Franks and Saracens at the Battle of Roncesvalles[Source: Biblioteque Nacionale de France]

Saracens

The word Saracen is generally agreed to be of Afro-Asiatic origin, and it is far from certian that it means "Easterner". Accordingly, the term Saracen was generally believed to be originally nomadic tribes of the Arabian and Syrian deserts. They were also considered as the peoples who attacked the boarders of the Roman Empire.

Pliny the Elder, or Pliny the Naturalist (23-79 AD) appears to have been the earliest author to mention the Saracens as a group of people. St. Jerome (ca.375), in his Commentario-rum in Esaiam, identified a people in Western Asia know as Agareni (Hagerens, descendants of Hagar the Egyptian) “who are now called Saracens, taking themselves the name Sara.”

German Theologian, Rabanus Maurus (776-856) made similar findings. According to his Commentaria in Genesim, Maurus connected the Moors Typologically with the House of Ishmael. Accordingly an early Medieval Kingdom located in Mesopotamian delta was called Karacen. To the Byzantine Greco-Romans as Saracenos. According to French historian Jean-Paul Cleber, “Kara (which means black) linguistically evolved into Sarakenos, Saracin.

Another French art historian, Jean Devisse says, The Medieval Spanish painter associated the color black with the Saracens. However, Dorothee Mitlitzki stresses that “The people who contributed to the formation of what, in the Middle Ages, was known as Saracen culture, were of the most [varied] ethnic origins.

Correspondingly, Mitlitzki states, Saracens served a crucial public role, in political, military, and religious-and was fancifully emphasized for the purpose of patriotism, propaganda and entertainment. In this context according to that the prominent position of confrontation between Christian knights and might (even gigantic) Black Saracen Warriors, emerges.

Representations of Black Saracen giants in medieval literature begin with Vernagu-found in the Pseudo-Turpin Chronicle of Charlemagne. Dated to the early fourteenth century, the Rouland and Vernagu describes a duel between the “black as pitch” Saracen-Vernagu, and the Christian knight Roland.

Another towering figure was Alagolfare-the Ethiopian giant of the Sowdone of Bobylone, whose “skin was black and hard.” Accordingly it was said that:

This Astrogot (Alagolfare) of Ethiopia/he was king of great strength; There was none such in Europe. So strong and so long in length/I trowe (?) he were a devil’s son of Bezelbubb’s line.


Also there is the legendary fight between William of Orange (an eleventh century count of Poitiers) and Ysore,(the Black “Saracen” giant).

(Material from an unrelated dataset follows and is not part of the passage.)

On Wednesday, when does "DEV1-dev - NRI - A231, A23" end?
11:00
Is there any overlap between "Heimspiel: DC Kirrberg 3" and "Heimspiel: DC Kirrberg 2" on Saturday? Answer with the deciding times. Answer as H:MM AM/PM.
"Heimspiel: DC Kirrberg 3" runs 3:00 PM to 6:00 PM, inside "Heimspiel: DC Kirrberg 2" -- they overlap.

Blacks also appear as sea-roving Saracens in early Viking sagas. One example, the Orkneyinga Saga (a thirteenth century Icelandic account of the Earls of Orkney), references are made to a great battle on the Mediterranean Sea between Vikings and Black Saracens. It stated:

“Once both parties were aboard there was fierce fighting, the people on the dromond being Saracens, whom we call infidels of Mohammed, among them a good many black men, who put up a strong resistance.


[Emphasis mine] Saracens were various ethnic groups. The Earl of Orkney said, “among them a good many black men.” Meaning there were Black Saracens, as well as other Ethnic groups. Moreover, the fighting skill of the Black Saracens must have struck a cored with the Earl of Orkney, who said:

“Erling, honored aimer of spears, eagerly advanced toward the vessel in victory, with banners of blood; the black warriors, brave lads, we captured or killed, crimsoning our blades. Busy with this dromond business our blades we bloodied on the blacks”


After sparing some of the captives, including their leader, these Vikings fell into the hands of more Saracens, “who repaid them with similar generosity.”

Sources



The Compact Edition of the Oxford Engish Dictionary, vol. 2(London: Oxford University Press, 1979), 2639,
Colin Smith, Christians and Moors Spain, Volume 1: 711-1150 (Warminister: Aris & Phillips, 1988), 55.
D.M. Dunlop, Arab Civilization to 1500 A.D. (New York: Praeger, 1971) 271
Jean-Paul Clebert, the Gypsies (New York: Penguin, 1970) 69-70
J.Devisse, "From the Demonic Threat to the Incarnation of Sainthood," The Image of the Black in Western Art. Vol. 2, From the Early Christian Era to 'The Age of Discovery.' Pt. 1, trans. W.G.Ryan (New York: Morrow, 1979) 88.
Dorothee Mitlitzki, The Matter of Araby in Medieval England (New Haven: Yale University Press, 1977), 193
H.T. Norris, The Berbers in Arabic Literature (London: Longman, 1982), 14.
The Song of Roland, trans. F.Goldin (New York: W.W.Norton, 1978), 107.
The Song of Roland, trans (New York: Heritage Press, 1038), 58.
Orkneyinga Saga, trans. H.Palsson (London: Hogarth Press, 1978) 157.